__DOCUMENT EXTRACT__:
□ □ □ □ □

Schism: An Overview
SCHISM: AN OVERVIEW
Schism is the process by which a religious body divides to become two or more distinct, independent bodies. The division takes place because one or each of the bodies has come to see the other as deviant, as too different to be recognized as part of the same religious brotherhood. Often disputes over doctrine or organization brew for years before some triggering incident incites the final break. During that preparatory period, groups of adherents slowly come to understand their procedures and convictions as being fundamentally different from those of the opposing group. The psychological and sociological process of separation is often complete before an organizational break occurs.
Types of Schisms
One way to classify schisms is to look at who defines whom as deviant. Either the parent group or the departing group, or both, may see the other as having diverged from the true faith. In the first instance, when the parent group defines the schismatic group as deviant, the charge against it (or more often against its leader) is usually heresy. Ironically, such heretics do not usually set out to leave the parent body. Rather, they have new ideas about how the faith should be practiced or how the religious body should be organized; but in the course of promulgating their ideas, these reformers are found intolerable by the parent body and forced out. Such a process was most visible in the Protestant Reformation of the sixteenth century. But it also occurred within Protestantism as, for instance, when Puritan dissidents such as Anne Hutchinson and Roger Williams were cast out of the Massachusetts Bay Colony as heretics, forcing them to form new schismatic groups. Although reformers may declare the current leadership and practice of their body to be corrupt, in this kind of schism the body itself is not usually condemned until the separation is imminent.

□ □ □ □ □

Collected data
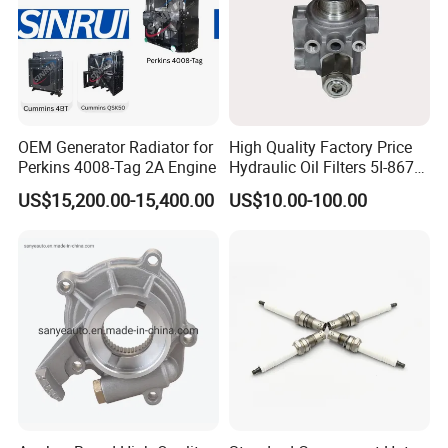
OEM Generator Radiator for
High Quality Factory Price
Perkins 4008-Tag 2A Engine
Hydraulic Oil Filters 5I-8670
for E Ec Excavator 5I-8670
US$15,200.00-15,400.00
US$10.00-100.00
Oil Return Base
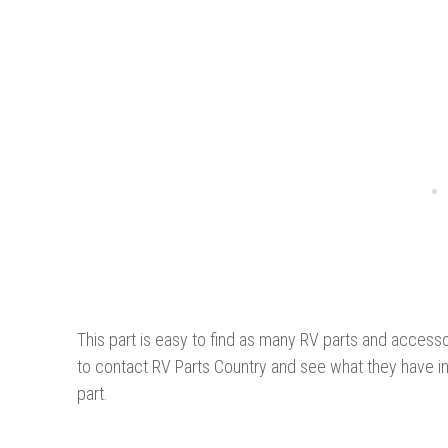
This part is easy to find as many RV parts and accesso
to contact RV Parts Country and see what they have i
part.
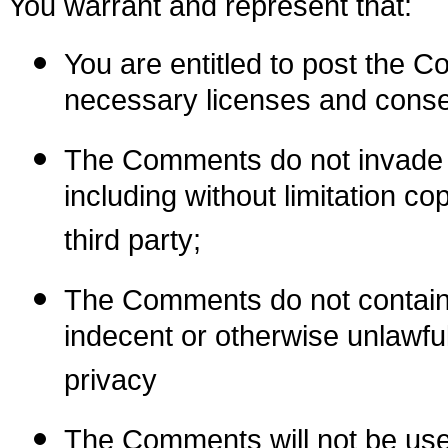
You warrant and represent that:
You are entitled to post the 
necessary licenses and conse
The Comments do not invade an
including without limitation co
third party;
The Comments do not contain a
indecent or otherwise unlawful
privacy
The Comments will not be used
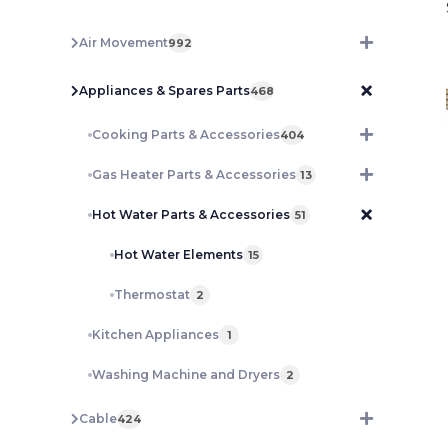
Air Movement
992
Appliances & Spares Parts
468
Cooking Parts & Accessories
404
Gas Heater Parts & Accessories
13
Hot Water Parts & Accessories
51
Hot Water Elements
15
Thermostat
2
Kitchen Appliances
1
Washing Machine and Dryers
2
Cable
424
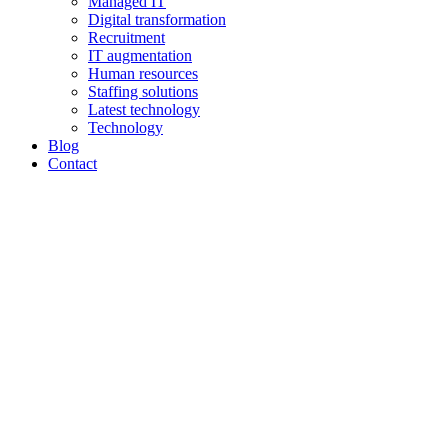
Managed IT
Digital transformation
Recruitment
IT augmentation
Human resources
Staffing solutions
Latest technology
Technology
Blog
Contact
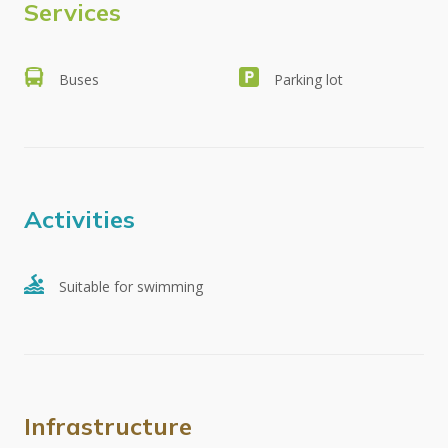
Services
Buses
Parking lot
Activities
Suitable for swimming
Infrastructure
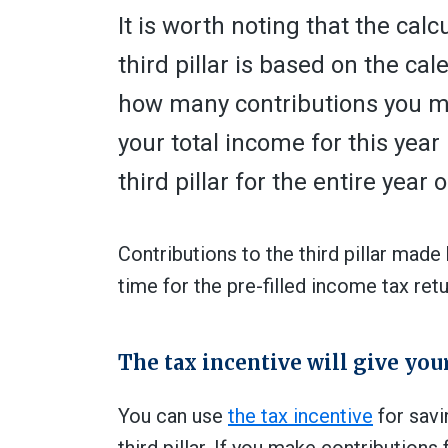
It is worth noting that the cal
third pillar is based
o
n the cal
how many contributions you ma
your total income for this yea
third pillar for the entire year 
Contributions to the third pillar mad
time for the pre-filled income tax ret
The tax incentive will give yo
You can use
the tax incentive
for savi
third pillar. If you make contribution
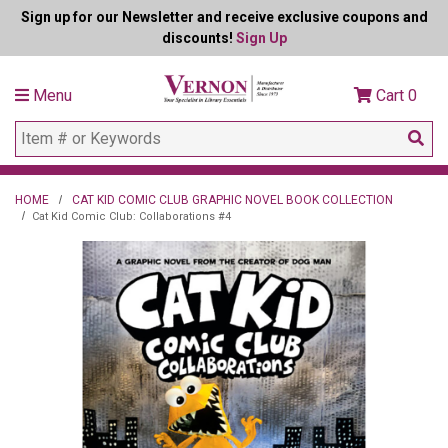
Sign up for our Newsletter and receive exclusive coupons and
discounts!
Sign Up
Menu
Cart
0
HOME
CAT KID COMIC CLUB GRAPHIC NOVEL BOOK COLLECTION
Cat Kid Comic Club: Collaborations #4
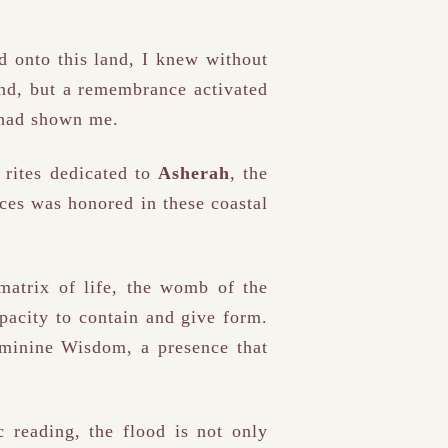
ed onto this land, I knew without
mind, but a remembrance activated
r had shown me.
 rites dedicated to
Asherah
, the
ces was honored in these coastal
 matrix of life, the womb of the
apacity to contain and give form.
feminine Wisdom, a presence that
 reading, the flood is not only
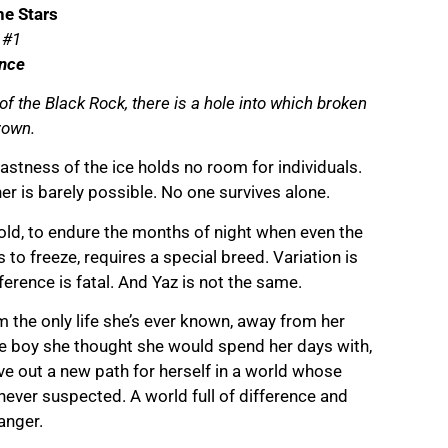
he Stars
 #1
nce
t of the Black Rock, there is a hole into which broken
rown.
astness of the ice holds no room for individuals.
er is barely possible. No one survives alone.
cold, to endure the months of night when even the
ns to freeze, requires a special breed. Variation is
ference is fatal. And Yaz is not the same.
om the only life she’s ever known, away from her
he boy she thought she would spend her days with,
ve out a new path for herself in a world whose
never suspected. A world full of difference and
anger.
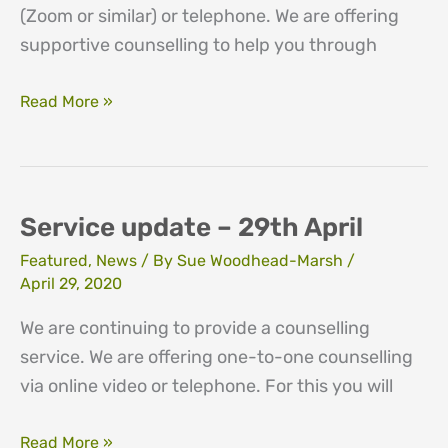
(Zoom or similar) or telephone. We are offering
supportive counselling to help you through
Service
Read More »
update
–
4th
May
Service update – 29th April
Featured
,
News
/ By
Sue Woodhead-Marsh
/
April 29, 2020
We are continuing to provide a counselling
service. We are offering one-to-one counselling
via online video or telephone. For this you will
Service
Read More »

□ □ □ □ □

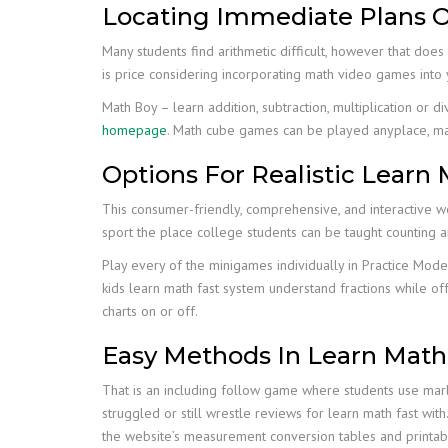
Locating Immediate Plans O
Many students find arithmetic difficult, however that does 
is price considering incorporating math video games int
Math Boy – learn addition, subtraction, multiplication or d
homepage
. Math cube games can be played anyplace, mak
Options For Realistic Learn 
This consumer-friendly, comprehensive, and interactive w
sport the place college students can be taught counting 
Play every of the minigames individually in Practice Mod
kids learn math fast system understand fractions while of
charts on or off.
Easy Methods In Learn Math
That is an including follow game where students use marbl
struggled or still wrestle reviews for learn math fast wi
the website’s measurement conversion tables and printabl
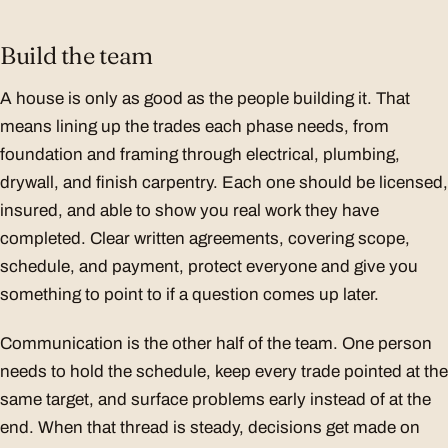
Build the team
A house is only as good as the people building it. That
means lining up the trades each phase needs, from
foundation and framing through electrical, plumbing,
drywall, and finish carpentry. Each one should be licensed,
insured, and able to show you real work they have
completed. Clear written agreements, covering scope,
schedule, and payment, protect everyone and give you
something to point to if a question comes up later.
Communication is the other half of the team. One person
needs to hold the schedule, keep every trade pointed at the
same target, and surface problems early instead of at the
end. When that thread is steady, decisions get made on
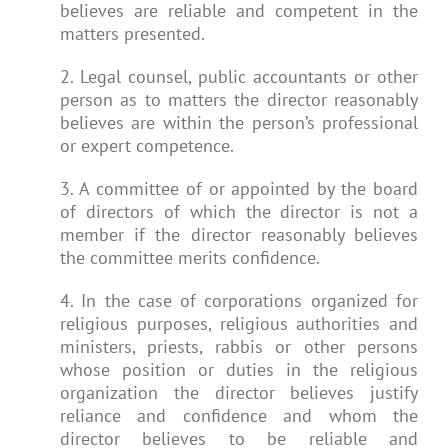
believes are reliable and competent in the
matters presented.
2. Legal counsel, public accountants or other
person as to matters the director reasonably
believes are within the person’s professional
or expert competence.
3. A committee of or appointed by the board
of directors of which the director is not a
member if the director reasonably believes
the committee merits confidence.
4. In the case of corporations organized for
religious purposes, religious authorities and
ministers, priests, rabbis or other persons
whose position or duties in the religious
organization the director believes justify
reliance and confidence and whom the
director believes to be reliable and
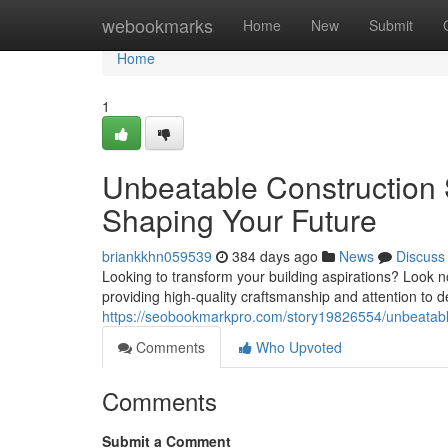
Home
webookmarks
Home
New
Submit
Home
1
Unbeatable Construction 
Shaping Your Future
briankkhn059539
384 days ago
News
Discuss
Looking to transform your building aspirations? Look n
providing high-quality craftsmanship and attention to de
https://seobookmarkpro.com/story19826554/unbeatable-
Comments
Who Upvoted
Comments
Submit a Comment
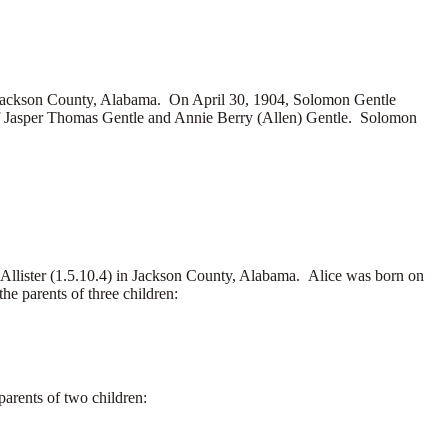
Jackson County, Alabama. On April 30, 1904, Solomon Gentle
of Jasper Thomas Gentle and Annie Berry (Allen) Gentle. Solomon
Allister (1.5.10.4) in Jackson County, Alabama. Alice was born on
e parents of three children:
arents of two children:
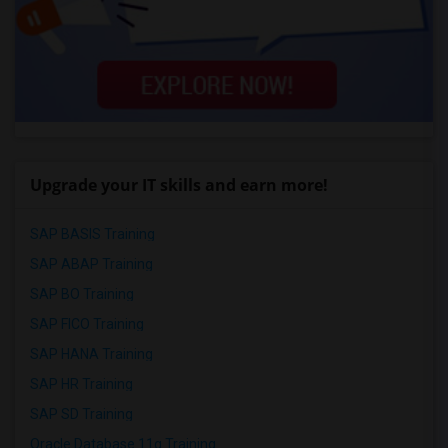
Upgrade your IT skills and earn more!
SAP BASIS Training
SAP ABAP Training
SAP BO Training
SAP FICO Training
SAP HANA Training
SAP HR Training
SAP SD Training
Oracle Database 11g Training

□ □ □ □ □

__WHAT TO WORK ON__:
A. In the overview of schism, what charge is usually made when the parent group defines the schismatic group as deviant?
B. Extend the overview of schism, picking up directly after its final sentence.
The records have no connection to the overview of schism.

__ANSWERS TO EACH TASK__:
A. The charge is usually heresy, more often against the group's leader.

B.
In the second instance, schism may occur when a departing group declares the parent body to be illegitimate, and the parent body seeks to retain the schismatics within the fold. Such an occurrence is most common when the schism parallels clear political or ethnic divisions. The parent body seeks to retain a broad definition of itself and its power, and the schismatics seek more local, independent control. For instance, the Philippine revolution of 1897–1898 was followed in 1902 by a schism of many local churches away from the Roman Catholic hierarchy. Because the church had become a symbol of imperial rule, religious schism followed political independence. Throughout their history, the Sikhs of the Punjab have claimed that their way of life should be both politically and religiously independent of Hindu India, whereas India has taken a more inclusive (some would say imperialistic) stance. In the United States, various nineteenth-century Protestant schisms resulted from ethnic and cultural differences introduced by immigrants. As in the 1963 split in the (American) Serbian Orthodox church, these schismatic groups came to see the parent body as unresponsive to their needs and probably irredeemable. Schisms took place despite protests from the parent group.
The third kind of schism is probably the most common. Here each side comes to see the other as having deviated from the true path. Although each may try for a time to convert the other, their final separation is a recognition that they can no longer work and worship together. This pattern has been typical for American Protestantism, from the regional divisions of the mid-nineteenth century to the fundamentalist departures of the 1920s. Since no single Protestant body monopolizes religious authority, charges of heresy can be made by almost anyone. When the charge has found fertile ground in popular discontent, Protestant doctrinal disputes have often led to schism.
Ideological Factors
Religious schism, of course, by definition is an ideological matter. Differences in belief and practice are almost always at stake. In Eastern cultures, the scale is likely to tip toward differences in religious practice as the source of division, whereas in Western society, dogma assumes a more central role. The ultimate values of most groups are vague enough to allow for differences in practical interpretation. In religious groups those practical differences can create divergent paths to salvation and opposing definitions of good and evil, with each side nevertheless seeking to justify its beliefs in terms of the same core of sacred values.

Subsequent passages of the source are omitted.